“The Harper Conservatives’ insistence on moving ahead with corporate tax cuts in the 2011 federal budget is irresponsible, and will do little to help Canadian workers,” says Paul Moist, national president of the Canadian Union of Public Employees (CUPE).
“Banks, the finance industry, and oil companies are showing huge profits, while tens of thousands of Canadians are still without jobs and struggling to recover from the global economic meltdown,” says Moist. “It is unconscionable for this government to keep ignoring the needs of Canadians in favour of their Bay Street backers.”
The extension of corporate tax cuts will mean at least $4 billion in lost revenues in the coming fiscal year alone. Beyond a vague announcement on working for a long-term infrastructure plan with the provinces and territories, there was little set aside by the Harper Conservatives for infrastructure or job creation investments.

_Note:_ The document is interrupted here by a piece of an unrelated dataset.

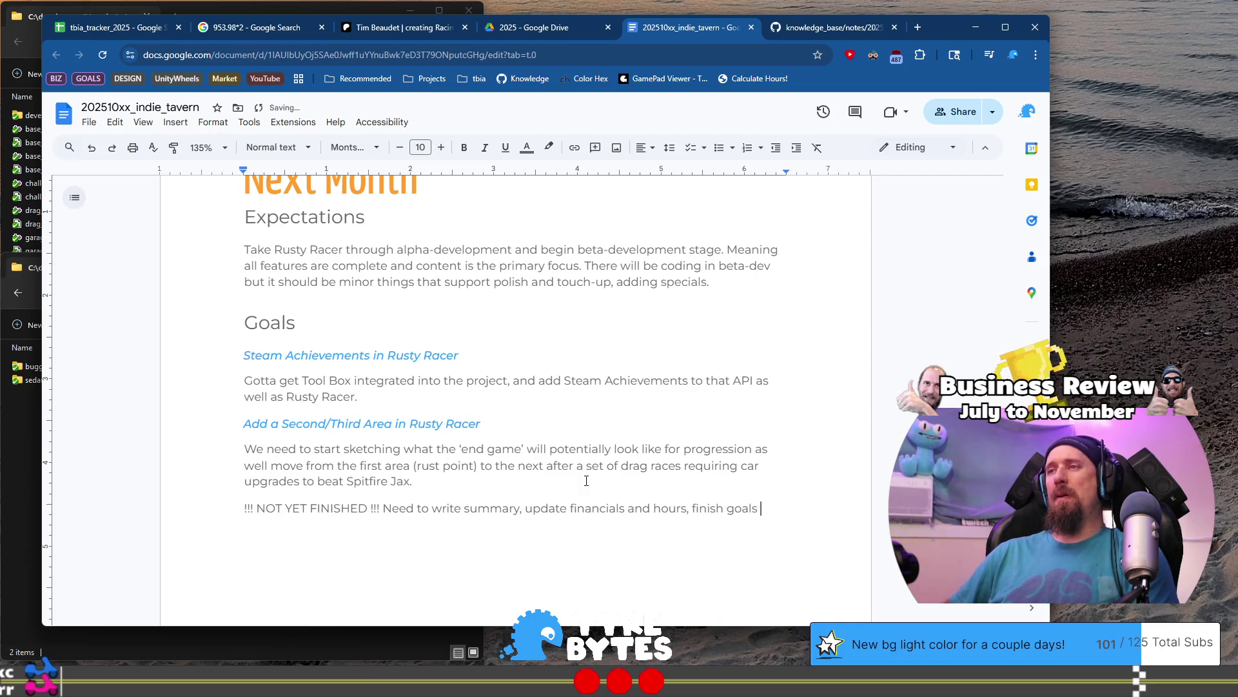
key(BackSpace)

“The jobs and investments promised by way of these tax cuts have not materialized,” says Moist. “Canada’s municipal infrastructure is crumbling and in dire need of investments, which in turn are proven job creators. Tackling the $125 billion infrastructure deficit would have been a wise move for the economy.”

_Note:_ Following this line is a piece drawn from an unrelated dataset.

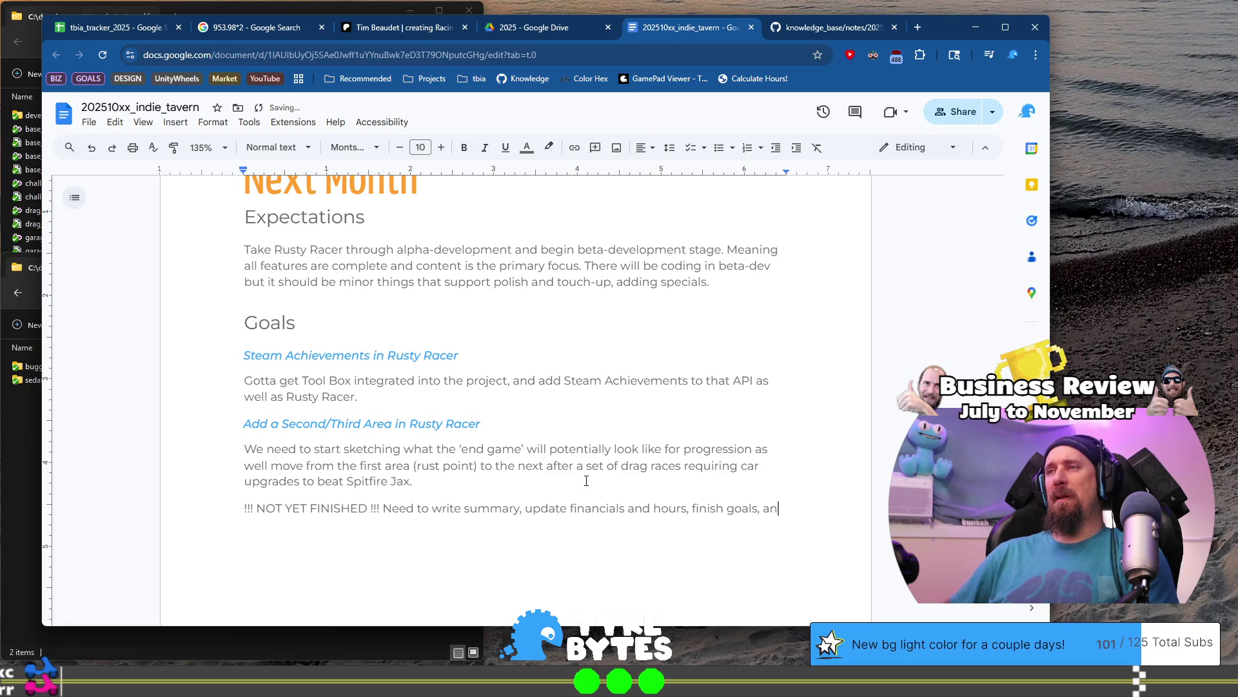
text(d poss)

Moist specifically points to the limited increase in health care spending as another sign of how out of touch the Harper Conservatives are on the priorities of Canadians.
“The health care transfer agreement with the provinces is about to expire, and now is the time to start talking about how to strengthen our public health care system,” says Moist. “Passing up this opportunity shows a lack of leadership and vision from this government.”
Moist says even when the budget does address pressing needs – such as enhancing the Guaranteed Income Supplement (GIS)– it doesn’t go far enough to be truly effective.
“GIS increases are a small step in the right direction, but all Canadians should view the promise to work for a Canada Pension Plan enhancement with caution. The Harper Conservatives have made this pledge before only to back away at the last minute,” says Moist. “Like everything else in this budget, Canadians are being thrown a few bits and pieces instead of real, substantial help in recovering from the recession.”